By examining usage of these we can get a measure, way beyond a personal hunch of how brilliant we each are at lecturing, of what is providing value to students. If students watched my tutorial review and tried the quizzes scored less than those who didn’t, something is wrong. Our approach to teaching becomes data driven, and we can derive some metrics of value. The lecture was a central and important part of this, but it is part of an overall framework of resources that we provide to students as part of our lecture course. Our discussion on lecture quality moves away from how good a lecturer is to how comprehensive a lecture course is.

peanuts-cartoon-about-listening

4 thoughts on “Is all this talk of how we lecture just academic?

  1. I think the idea that it is the whole lecture course not just the lecture itself that we should think about is a really important point. And ofcourse beyond that, the strategies and techniques that the student uses – are they are deep/surface learner (and how does the organisation of the course affect their learning approach).

    My current research project it analysing Ross’ first year physics lectures – to find out exactly what active learning entails. How much time is spent on PI? What other types of activities take place, what sorts of interactions are there? etc. One thing I’m interested in is the idea of ‘dialogic’, interactions between student and lecturer that allow the student voice to be heard, opinions to be expressed and that result in a feeling of a joint construction of knowledge, rather than the teacher telling the students all they need to know. And it is clear that it isn’t just the lecture, but the structure of the course that affects this. Students being asked to complete a quiz before the lecture which includes a question asking what they found difficult for example, starts this conversation – students feel they have a say in what happens in the lectures. Encouraging students to ask questions and to value those questions during the lecture, also has this effect. Active learning is much more than just what happens in a lecture.

    1. Hi Anna,

      Saw this in action last week and was hugely impressed. Convinced me more than I need that it is the course structure that should be the focus of our discussion, rather than just the content of each lecture. I look forward to reading the outputs of your research!

      Michael

  2. Great post. Lectures are at most 25% of the total ‘learning’ of any module. But I think we have to be careful about ‘over-scaffolding’ independent learning; otherwise we’re heading into Second Level territory.
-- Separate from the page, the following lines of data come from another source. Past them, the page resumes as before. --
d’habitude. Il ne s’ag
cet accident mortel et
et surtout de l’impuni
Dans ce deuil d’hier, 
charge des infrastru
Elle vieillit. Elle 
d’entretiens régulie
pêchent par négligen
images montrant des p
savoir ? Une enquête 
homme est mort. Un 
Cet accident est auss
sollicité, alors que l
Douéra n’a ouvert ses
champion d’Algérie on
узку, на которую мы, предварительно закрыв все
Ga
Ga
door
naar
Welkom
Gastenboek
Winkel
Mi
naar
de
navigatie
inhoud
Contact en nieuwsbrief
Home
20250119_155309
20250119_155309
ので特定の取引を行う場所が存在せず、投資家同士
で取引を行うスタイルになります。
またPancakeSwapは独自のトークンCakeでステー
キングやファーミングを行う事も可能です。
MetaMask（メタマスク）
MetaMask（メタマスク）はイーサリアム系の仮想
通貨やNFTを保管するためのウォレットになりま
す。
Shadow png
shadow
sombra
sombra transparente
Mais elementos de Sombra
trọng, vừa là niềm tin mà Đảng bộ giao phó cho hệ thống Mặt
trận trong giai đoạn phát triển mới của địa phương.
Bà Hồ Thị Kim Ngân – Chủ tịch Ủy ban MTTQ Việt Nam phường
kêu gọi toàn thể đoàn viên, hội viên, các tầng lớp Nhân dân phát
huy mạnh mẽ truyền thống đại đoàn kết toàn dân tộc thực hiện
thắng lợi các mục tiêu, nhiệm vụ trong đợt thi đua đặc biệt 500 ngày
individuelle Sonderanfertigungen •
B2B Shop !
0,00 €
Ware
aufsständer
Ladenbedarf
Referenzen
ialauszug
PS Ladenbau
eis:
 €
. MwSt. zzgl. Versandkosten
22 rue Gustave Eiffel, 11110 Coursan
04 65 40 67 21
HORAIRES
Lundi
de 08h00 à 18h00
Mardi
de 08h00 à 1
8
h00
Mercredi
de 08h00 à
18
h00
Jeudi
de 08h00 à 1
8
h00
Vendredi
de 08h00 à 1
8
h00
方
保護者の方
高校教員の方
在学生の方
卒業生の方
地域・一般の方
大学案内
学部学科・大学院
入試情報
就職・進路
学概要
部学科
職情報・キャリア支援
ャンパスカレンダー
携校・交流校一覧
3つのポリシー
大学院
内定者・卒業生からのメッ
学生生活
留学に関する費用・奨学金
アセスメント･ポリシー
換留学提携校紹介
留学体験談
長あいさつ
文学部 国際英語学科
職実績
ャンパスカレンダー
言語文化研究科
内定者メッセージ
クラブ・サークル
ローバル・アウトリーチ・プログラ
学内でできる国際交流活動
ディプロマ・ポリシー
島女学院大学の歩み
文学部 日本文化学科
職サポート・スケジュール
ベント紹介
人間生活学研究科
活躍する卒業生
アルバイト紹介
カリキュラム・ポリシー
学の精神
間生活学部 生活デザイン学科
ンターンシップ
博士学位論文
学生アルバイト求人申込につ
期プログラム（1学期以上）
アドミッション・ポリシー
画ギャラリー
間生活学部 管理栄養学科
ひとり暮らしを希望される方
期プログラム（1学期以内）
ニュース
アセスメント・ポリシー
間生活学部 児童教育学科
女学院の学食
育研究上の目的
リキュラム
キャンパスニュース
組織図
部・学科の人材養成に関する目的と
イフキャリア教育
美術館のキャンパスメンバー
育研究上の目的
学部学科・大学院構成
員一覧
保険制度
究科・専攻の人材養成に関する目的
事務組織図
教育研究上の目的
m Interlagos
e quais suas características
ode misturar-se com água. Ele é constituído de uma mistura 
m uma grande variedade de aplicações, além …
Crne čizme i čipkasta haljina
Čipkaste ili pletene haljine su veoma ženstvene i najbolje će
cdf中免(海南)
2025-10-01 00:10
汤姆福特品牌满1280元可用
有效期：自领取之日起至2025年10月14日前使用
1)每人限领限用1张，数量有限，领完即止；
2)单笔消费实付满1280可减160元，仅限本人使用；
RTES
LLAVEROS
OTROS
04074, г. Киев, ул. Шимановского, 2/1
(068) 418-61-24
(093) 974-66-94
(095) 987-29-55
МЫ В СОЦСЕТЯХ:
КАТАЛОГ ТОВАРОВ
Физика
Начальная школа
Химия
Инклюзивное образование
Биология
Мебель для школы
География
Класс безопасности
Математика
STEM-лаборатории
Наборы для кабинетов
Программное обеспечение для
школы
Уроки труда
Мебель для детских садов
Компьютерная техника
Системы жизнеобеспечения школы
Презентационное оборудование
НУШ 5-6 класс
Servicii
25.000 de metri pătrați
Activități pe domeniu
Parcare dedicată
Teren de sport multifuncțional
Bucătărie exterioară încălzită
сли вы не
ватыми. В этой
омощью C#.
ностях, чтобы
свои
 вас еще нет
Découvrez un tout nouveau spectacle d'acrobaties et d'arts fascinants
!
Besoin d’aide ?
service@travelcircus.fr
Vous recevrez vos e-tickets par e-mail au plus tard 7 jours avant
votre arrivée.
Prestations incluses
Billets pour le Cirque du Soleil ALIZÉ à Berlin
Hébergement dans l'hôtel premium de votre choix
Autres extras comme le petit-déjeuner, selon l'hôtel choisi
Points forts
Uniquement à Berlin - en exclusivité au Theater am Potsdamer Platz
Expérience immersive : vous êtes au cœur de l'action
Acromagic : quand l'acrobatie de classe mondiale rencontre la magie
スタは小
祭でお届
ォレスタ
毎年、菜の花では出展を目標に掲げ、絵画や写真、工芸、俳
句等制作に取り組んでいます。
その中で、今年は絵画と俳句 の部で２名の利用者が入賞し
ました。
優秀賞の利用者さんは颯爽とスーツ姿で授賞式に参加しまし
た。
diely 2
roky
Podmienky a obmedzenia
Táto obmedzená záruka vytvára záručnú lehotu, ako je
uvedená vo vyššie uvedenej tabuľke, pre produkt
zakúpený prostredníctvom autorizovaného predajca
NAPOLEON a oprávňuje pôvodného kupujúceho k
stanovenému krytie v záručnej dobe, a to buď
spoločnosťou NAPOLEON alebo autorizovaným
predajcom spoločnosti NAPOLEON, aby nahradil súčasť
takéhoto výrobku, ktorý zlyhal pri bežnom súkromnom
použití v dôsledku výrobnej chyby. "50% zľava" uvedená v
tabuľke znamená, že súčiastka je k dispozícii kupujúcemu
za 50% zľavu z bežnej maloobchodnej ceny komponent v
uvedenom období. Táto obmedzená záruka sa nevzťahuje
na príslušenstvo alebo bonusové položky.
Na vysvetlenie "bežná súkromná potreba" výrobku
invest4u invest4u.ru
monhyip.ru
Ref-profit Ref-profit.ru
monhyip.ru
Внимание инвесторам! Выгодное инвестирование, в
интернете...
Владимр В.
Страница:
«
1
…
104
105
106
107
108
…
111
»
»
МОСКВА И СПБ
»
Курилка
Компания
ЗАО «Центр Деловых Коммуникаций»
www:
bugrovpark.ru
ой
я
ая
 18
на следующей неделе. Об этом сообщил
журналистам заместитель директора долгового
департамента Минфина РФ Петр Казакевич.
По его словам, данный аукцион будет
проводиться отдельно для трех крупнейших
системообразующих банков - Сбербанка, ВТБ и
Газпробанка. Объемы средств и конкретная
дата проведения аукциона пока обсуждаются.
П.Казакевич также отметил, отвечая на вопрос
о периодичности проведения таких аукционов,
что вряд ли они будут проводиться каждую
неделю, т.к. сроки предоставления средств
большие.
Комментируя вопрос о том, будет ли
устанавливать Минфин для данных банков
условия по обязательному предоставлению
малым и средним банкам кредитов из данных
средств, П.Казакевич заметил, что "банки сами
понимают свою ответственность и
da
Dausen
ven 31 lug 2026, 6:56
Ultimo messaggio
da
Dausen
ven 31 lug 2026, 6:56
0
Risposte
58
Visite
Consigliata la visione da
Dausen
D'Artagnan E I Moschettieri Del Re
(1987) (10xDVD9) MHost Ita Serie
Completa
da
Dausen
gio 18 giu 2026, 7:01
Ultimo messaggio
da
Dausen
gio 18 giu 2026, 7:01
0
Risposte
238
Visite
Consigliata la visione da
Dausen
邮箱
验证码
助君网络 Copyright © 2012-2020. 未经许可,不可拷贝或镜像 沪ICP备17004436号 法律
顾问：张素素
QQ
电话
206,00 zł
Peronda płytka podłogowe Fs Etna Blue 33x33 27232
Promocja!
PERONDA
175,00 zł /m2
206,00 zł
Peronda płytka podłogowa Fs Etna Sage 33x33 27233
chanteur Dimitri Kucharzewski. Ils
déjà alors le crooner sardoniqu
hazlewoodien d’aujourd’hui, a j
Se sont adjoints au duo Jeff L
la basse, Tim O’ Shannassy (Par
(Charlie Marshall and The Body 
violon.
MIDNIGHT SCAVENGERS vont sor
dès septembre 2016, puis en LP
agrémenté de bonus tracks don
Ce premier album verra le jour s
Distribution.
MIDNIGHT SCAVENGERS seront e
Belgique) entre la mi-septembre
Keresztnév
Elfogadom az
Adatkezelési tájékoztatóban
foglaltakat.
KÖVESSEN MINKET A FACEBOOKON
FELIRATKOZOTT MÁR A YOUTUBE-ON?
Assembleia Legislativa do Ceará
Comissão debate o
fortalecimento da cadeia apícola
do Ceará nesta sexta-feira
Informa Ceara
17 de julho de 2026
    1. Careful now! No over-scaffolding! Of course, but you could argue that lectures are scaffolding. They are give students an indication of the content we will assess them on. So the question is how much do you want to support that. One thing I find in practice and the literature that these supports actually mean students work harder, and hopefully smarter. There’s a narrative that helping students somehow means we are spoon-feeding them. I’m not sure that is really the case.